Science has worked out who you shouldn’t bring to a Mars colony. Not surprisingly, astronauts deemed more difficult by their peers should probably stay home.
Researchers at George Mason University in Virginia have run computer simulations of up to 28 years on the Red Planet. Their findings suggest the ideal number of people co-habiting in such a hostile environment would initially be 22.
As for personality types, they conclude in their paper: “Agreeable personality types were assessed to be the most enduring for the long term, whereas neurotics showed least adaptation capacity.”
The study assumed that resources for survival would be supplied and instead used an Agent-Based Modeling (ABM simulation) to analyze human reactions. “Establishing a human settlement on Mars is an incredibly complex engineering problem. The inhospitable nature of the Martian environment requires any habitat to be largely self-sustaining,” the authors write.
“Beyond mining a few basic minerals and water, the colonizers will be dependent on Earth resupply and replenishment of necessities via technological means, i.e., splitting Martian water into oxygen for breathing and hydrogen for fuel,” the paper continues. “Beyond the technical and engineering challenges, future colonists will also face psychological and human behavior challenges. Our goal is to better understand the behavioral and psychological interactions of future Martian colonists through an Agent-Based Modeling (ABM simulation) approach.
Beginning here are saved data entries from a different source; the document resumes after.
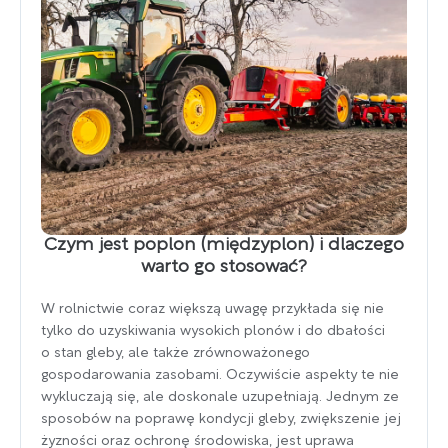
Czym jest poplon (międzyplon) i dlaczego
warto go stosować?
W rolnictwie coraz większą uwagę przykłada się nie
tylko do uzyskiwania wysokich plonów i do dbałości
o stan gleby, ale także zrównoważonego
gospodarowania zasobami. Oczywiście aspekty te nie
wykluczają się, ale doskonale uzupełniają. Jednym ze
sposobów na poprawę kondycji gleby, zwiększenie jej
żyzności oraz ochronę środowiska, jest uprawa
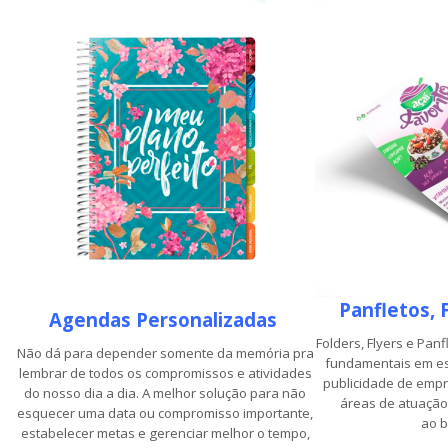
Panfletos, 
Agendas Personalizadas
Folders, Flyers e Panf
Não dá para depender somente da memória pra
fundamentais em es
lembrar de todos os compromissos e atividades
publicidade de empr
do nosso dia a dia. A melhor solução para não
áreas de atuação
esquecer uma data ou compromisso importante,
ao
b
estabelecer metas e gerenciar melhor o tempo,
The researchers accounted for engineering and technological limitations and drew on research regarding high-performing teams in isolated and high-stress environments such as in submarines, in Arctic exploration, aboard the International Space Station and at war.
To this, they applied what they call four basic personality types to the settlers within the ABM: neurotic; reactive; social; and agreeable.
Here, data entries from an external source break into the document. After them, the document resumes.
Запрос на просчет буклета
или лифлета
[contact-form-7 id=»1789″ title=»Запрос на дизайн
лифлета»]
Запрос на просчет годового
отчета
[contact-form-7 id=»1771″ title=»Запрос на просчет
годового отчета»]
Interactions between the colonizers with different psychological profiles were modeled at the individual level, while global events such as accidents or delays in Earth resupply affect the colony as a whole.
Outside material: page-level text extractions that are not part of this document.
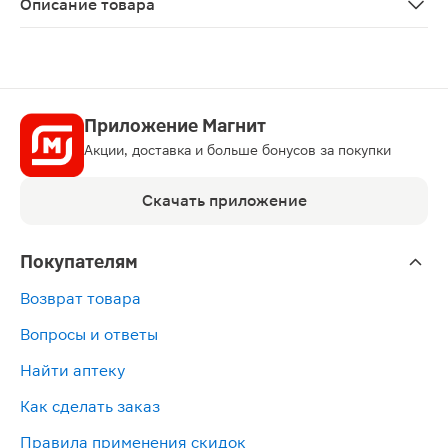
Описание товара
Галстена капли для приема внутрь 20мл — это гомеопат
Приложение Магнит
Акции, доставка и больше бонусов за покупки
Скачать приложение
Покупателям
Возврат товара
Вопросы и ответы
Найти аптеку
Как сделать заказ
Правила применения скидок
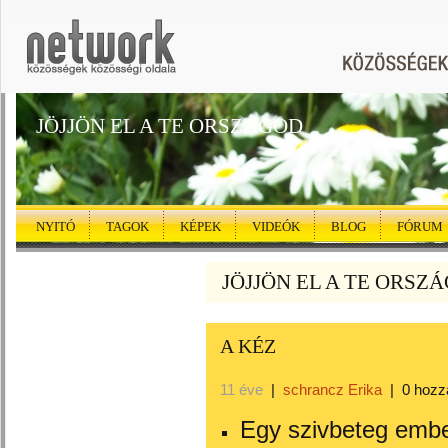
JÖJJÖN EL A TE ORSZÁGOD
NYITÓ
TAGOK
KÉPEK
VIDEÓK
BLOG
FÓRUM
JÖJJÖN EL A TE ORSZÁG
A KÉZ
11 éve
|
schrancz Erika
|
0 hozz
Egy szivbeteg embe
The researchers report: “From our multiple simulations and scenarios (up to 28 Earth years), we found that an initial population of 22 was the minimum required to maintain a viable colony size over the long run. We also found that the agreeable personality type was the one more likely to survive.
“We find, contrary to other literature, that the minimum number of people with all personality types that can lead to a sustainable settlement is in the tens and not hundreds.”
Summarizing the “MARS-COLONY Agent-Based Model” in relation to the necessary conditions to establish a stable mining colony on Mars, the team writes: “The main focus is on the personality types of colonists selected and how they perform throughout their time on Mars, using their skills to mine minerals and react to random resupply shuttle accidents or habitat disasters.
“The stress caused by accidents, as well as from interacting with other colonists, takes a toll and Agreeable personality types were assessed to be the most enduring for the long term, whereas neurotics showed least adaptation capacity.”